According to the text below on IBM and the computer industry, what did IBM's Components Division manufacture?

Reading text:
···

Selling Service Bureau Corporation to Control Data in a portion of the settlement of CDC’s lawsuit against IBM certainly did not mean that IBM was exiting from services, but it was both a real and symbolic move de-emphasizing services as a recognized business. Yet IBM continued to provide customer engineers, systems engineers, and other services professionals in ever-greater numbers to help customers with IBM equipment and to develop new applications for IBM systems (in order to sell more hardware). Computer services was, without question, a growing activity for IBM, even when it was not a core business for the firm; this has been overlooked in the voluminous secondary historical literature on IBM. And IBM’s Federal Systems Division also provided programming and systems integration services, but much of these services were classified and less visible. IBM’s leaders undoubtedly had less concern that Department of Justice regulators would be scrutinizing services it provided to NASA, the Department of Defense, the Department of Energy, the National Security Agency, and the Central Intelligence Agency.

On the hardware side, at the start of the 1960s, IBM launched its Components Group, soon to be renamed the Components Division. That division manufactured memory and logic semiconductor components for IBM’s systems.7 With its computer business and its business and support activities in software, services, and components, IBM was (and remains) a prototypical “Chandlerian” firm—a company with a continuing propensity toward greater vertical integration and toward controlling key (upstream) inputs (materials and components) and (downstream) marketing of products.8 In essence, Thomas J. Watson Jr. and his immediate successors strongly favored managerial hierarchies over markets when allocating resources. In the 1960s and the 1970s—like IBM, though to a lesser degree—the entire mainframe industry (including Control Data, Burroughs, GE, Honeywell, and Sperry-Univac) tended toward vertical integration. Though Sperry-Univac outsourced semiconductors, it had a services business, as did CDC, GE, Honeywell, and Burroughs.9

In showing contrast to IBM and the mainframe industry’s focus on managerial hierarchies, Dell Computer (later Dell Inc.), as some business historians have highlighted, contributed strongly to and exemplified the use of advanced networking technology for information and logistics to achieve a market-oriented “virtual integration” in the 1980s.10 The vertical integration of IBM in the 1960s and 1970s and the virtual integration of Dell and lack of integration at its clone manufacturing peers with personal computers in the 1980s and 1990s has become the default time frame for when the computer industry shifts from favoring managerial hierarchies (an earlier dominant period of mainframe manufactures) to a new, post-Chandlerian, market-oriented or network model for personal computers. For years Dell was more innovative with mass customization, supply chain efficiency, and direct marketing than its peers, but it is often overlooked that the whole PC-clone industry used markets or networks for inputs for a product that quickly became a commodity. In this environment, branded semiconductor and software components—“Intel Inside” and “Microsoft Windows”—defined personal computers as much as the assembler’s own branding (Dell, Compaq, Packard Bell, Gateway, Toshiba, Hitachi).11

The timing of this perceived shift from hierarchies to markets in computer “manufacturing” coincides with shifts to market models by the American auto industry and other major industries in the 1980s. The 1980s brought a heightened interest in “lean” production and in the Toyota Production System, exemplified by the joint venture by General Motor and Toyota to partner in building certain GM-branded and Toyota-branded cars in California (which continued until the government-funded post-bankruptcy reformation of GM in 2010).12 These changes often have been highlighted as the exemplification of an accelerating shift from a manufacturing economy to a service-based economy in the United States and (to a lesser degree) in other developed countries. The IT industry—from hierarchies of mainframes (in the 1960 and the 1970s) to markets for PCs (in the 1980s and beyond)—conveniently fits into such meta-narratives, but only if the focus is on IT’s most conspicuous segment: computers. In computer services—what became IT’s largest industry—changes were underway much earlier.

···

Information shown:

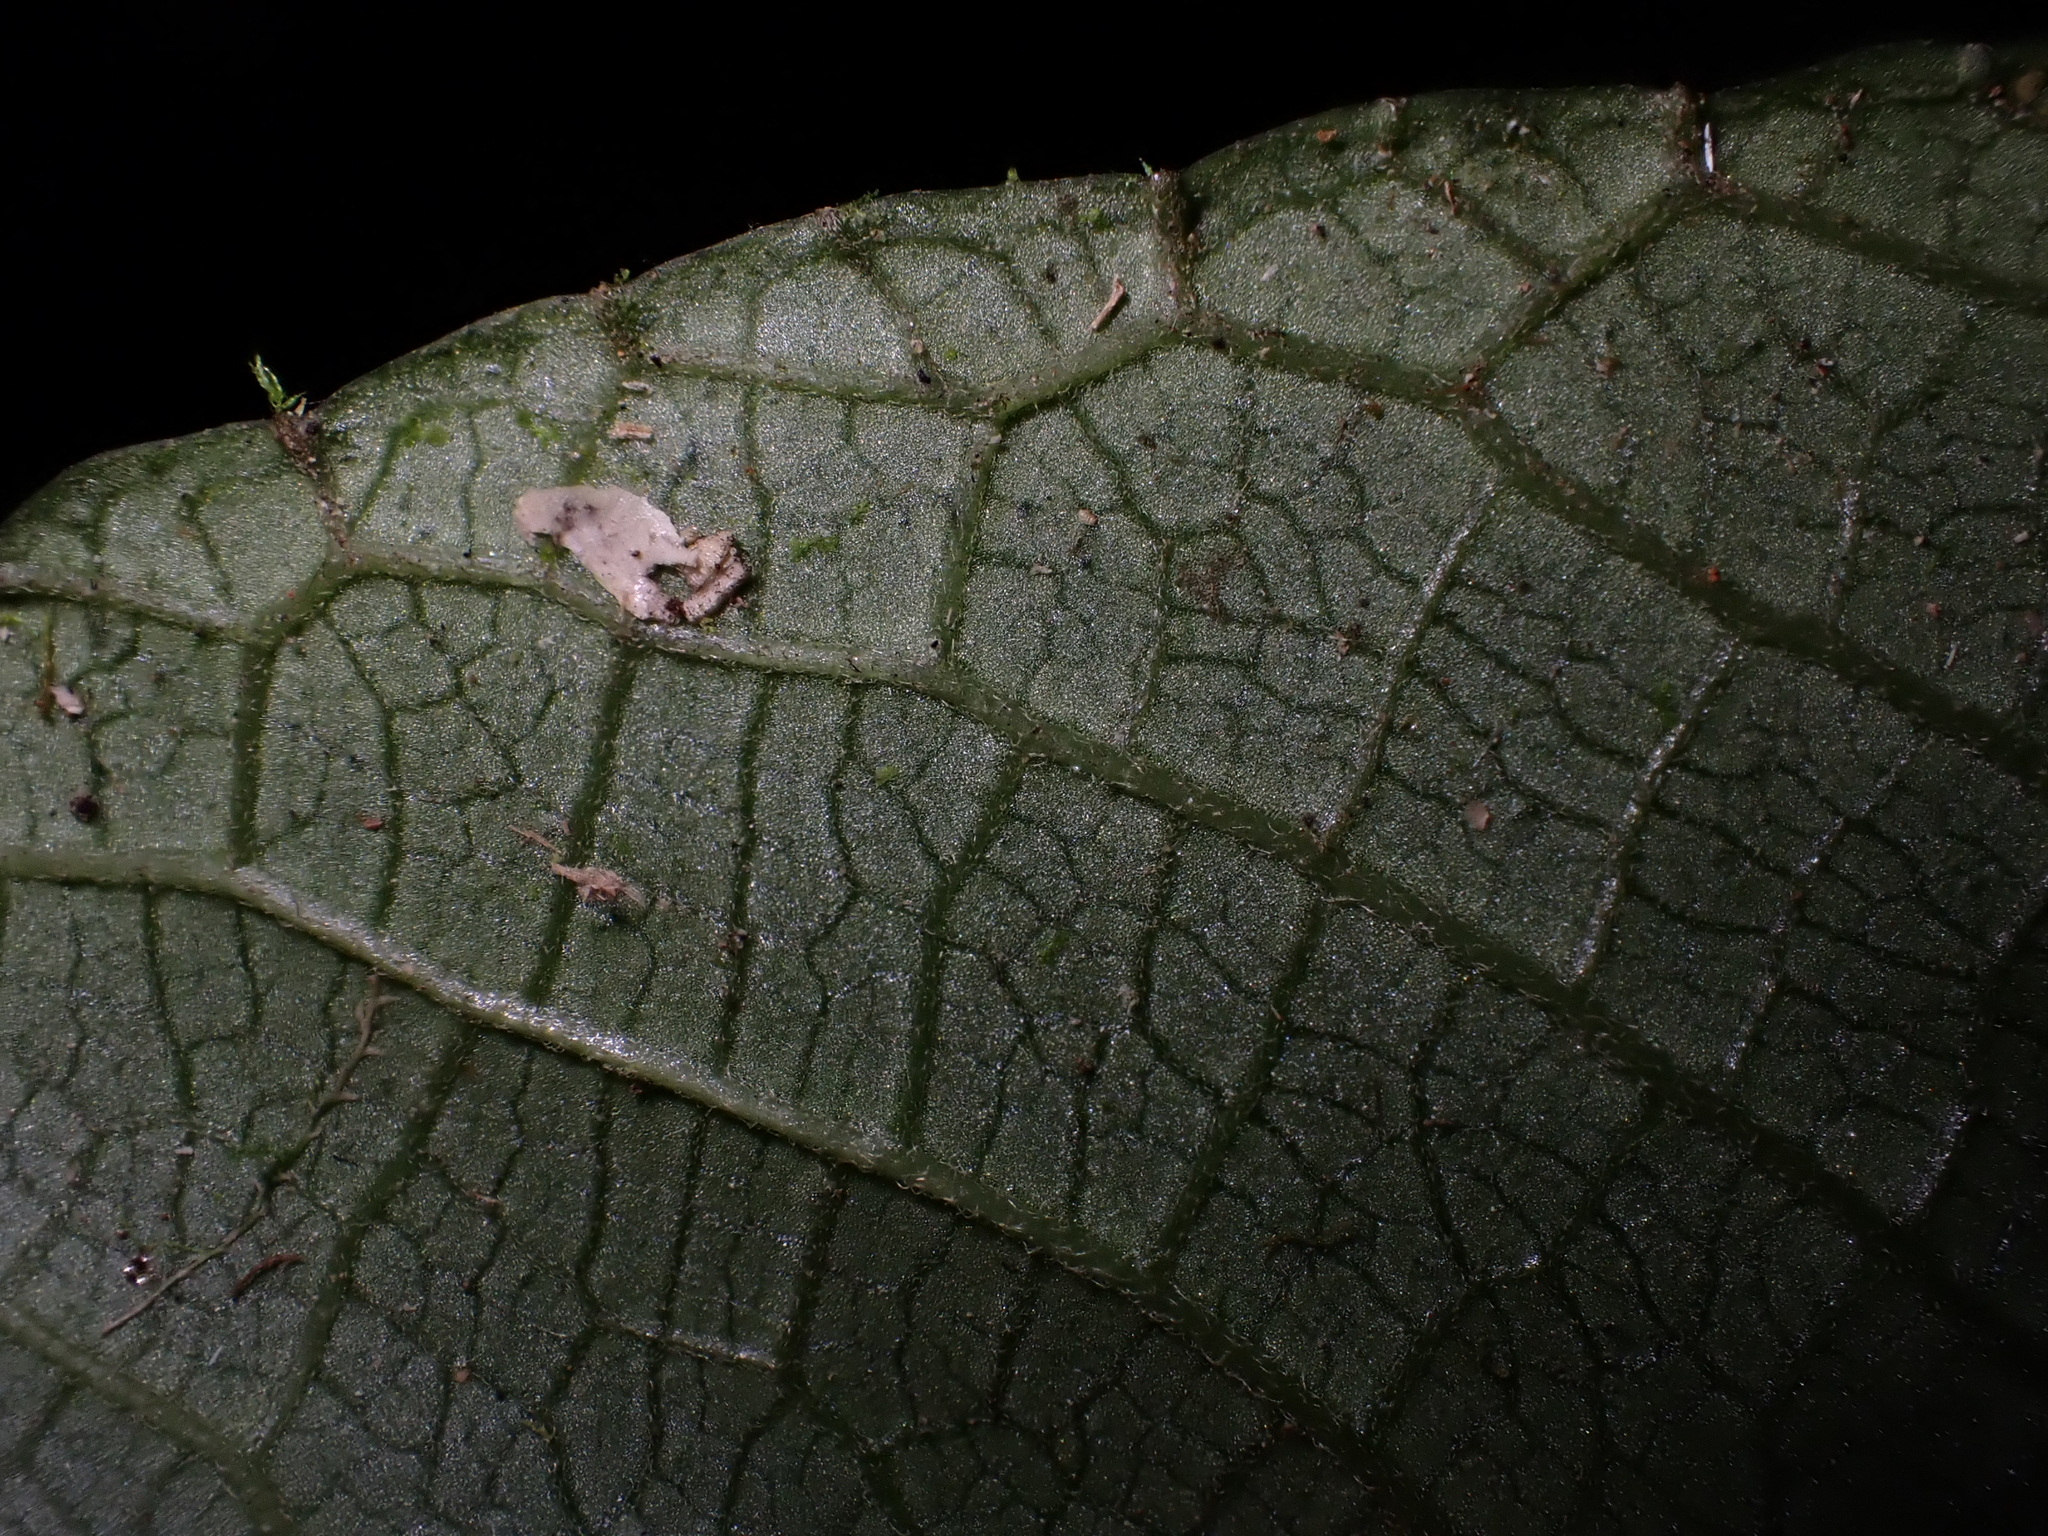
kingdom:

···

Solution: Memory and logic semiconductor components for IBM's systems.